235 créanciers
À date, on évoque un niveau de dettes de l’ordre de 140 millions d’euros pour la société Gaussin, placée en liquidation judiciaire (lire notre article) ; 235 créanciers se sont manifestés. Le Trois avait dévoilé un niveau de dette exorbitant, il y a quelques semaines (notre article). Le passif, une fois la liquidation faite, « ne sera pas inférieur à 100 000 euros », note le jugement du tribunal de commerce de Vesoul (Haute-Saône), rendu ce vendredi 29 novembre, en fin de matinée. « Les créanciers chirographaires n’ont aucune chance de venir en rang utile et les créanciers privilégiés partiellement, après règlement des AGS ».
D’ajouter : « Les prix proposés (des offres de reprise, NDLR), sont indécents au regard du passif et outre, la casse sociale, de nombreuses entreprises locales et établissements financiers en subiront directement les conséquences. » Aucune activité n’est plus possible, compte tenu, rappelle également le tribunal, d’une trésorerie exsangue. Le procureur de la République et le tribunal ont regretté qu’aucun industriel « totalement tiers s’intéresse à ce fleuron français ». C’est une perte forte pour l’industrie française.
Le procureur fustige les offres de reprise
« La situation financière et passive actuelle de la SA Gaussin résulte de la gestion de M. Christophe Gaussin et il n’est pas envisageable de permettre à ce dernier d’être de près ou de loi dans cette nouvelle entité », a requis le procureur de la République de Vesoul, lors de l’audience, peut-on lire dans le jugement. Pour que l’offre de reprise dans laquelle Christophe Gaussin – qui n’était que directeur général de la société depuis le mois de juin (lire notre article) – était impliquée soit acceptée, le procureur devait accorder une dérogation.
Il regrette également que la société Corail SM, auteure de l’autre offre, n’a cessé « de parasiter le fonctionnement de la SA Gaussin ». En début d’année, le fonds américain à l’origine de Corail SM (Coral Reef, en lien avec Sandton capital partners) discutait avec la société Gaussin pour entrer à son capital.
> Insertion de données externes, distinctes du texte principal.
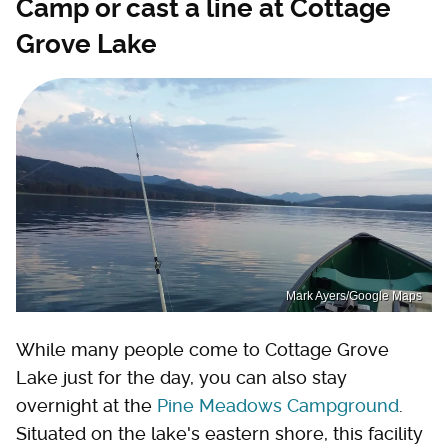
Camp or cast a line at Cottage
Grove Lake
Mark Ayers/Google Maps
While many people come to Cottage Grove
Lake just for the day, you can also stay
overnight at the
Pine Meadows Campground
.
Situated on the lake's eastern shore, this facility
Les discussions étaient particulièrement avancées et Steve Filipov, aujourd’hui à la tête de la seconde offre, avait intégré Gaussin ; finalement, les Américains se sont retirés. Une crise de gouvernance s’en est suivie chez Gaussin (lire notre enquête) et ils ont racheté Metalliance, vendue par Gaussin (tous nos articles sur l’entreprise, ici) au cœur de l’été, qui cherchait alors des liquidités. « Même dans le monde des affaires, certaines limites n’ont pas à être franchies », critique le procureur de la République. Il a estimé que « le prix de cession est très nettement insuffisant ». D’ajouter : « La proposition est indécente vis-à-vis du personnel et quid d’un tel passif ? » questionne-t-il. « Les comportements de part et d’autre ont été inadmissibles », a noté également le procureur, qui a donc requis de rejeter les deux offres ; le tribunal l’a suivi.
Le tribunal tout aussi vindicatif
Le tribunal estime aussi que l’offre (300 000 euros) portée par Steve Filipov est insuffisante, alors que le passif va « affecter » le tissu économique local et « fragiliser » de nombreuses entreprises. Du point de vue social, la reprise d’une vingtaine de salariés (sur une soixantaine d’emplois) est jugée insuffisante par les juges. Et elle ne conservait que « la matière grise » de Gaussin, abandonnant ainsi l’activité industrielle d’Héricourt. Si Steve Filipov déclare qu’il était prêt à garder cette activité dans la région, la fourniture d’un document de sa société Corail-Mobilité, qui comprend Metalliance, indiquant un domicile en Gironde, n’a pas rassuré le tribunal sur le maintien en Franche-Comté.
Les procédures judiciaires ont été nombreuses depuis le début de l’année entre les deux potentiels repreneurs indique également le tribunal, outré. « Cette guerre « fratricide », déplorable, en l’absence de toutes étique (sic) et moralité, a eu pour conséquence l’ouverture de procédures collectives devant les juridictions de Chalon-sur-Saône, Dijon et Vesoul, la création de passifs pantagruéliques et une situation pour le personnel extrêmement difficile à vivre », tance le tribunal, qui n’épargne pas non plus Christophe Gaussin. « Force est de constater que monsieur Christophe Gaussin est le principal acteur de ce gâchis », dénonce aussi le tribunal, qui replace aussi les nombreux problèmes de gouvernance « qui ont jalonné l’ensemble des sociétés de ce groupe ».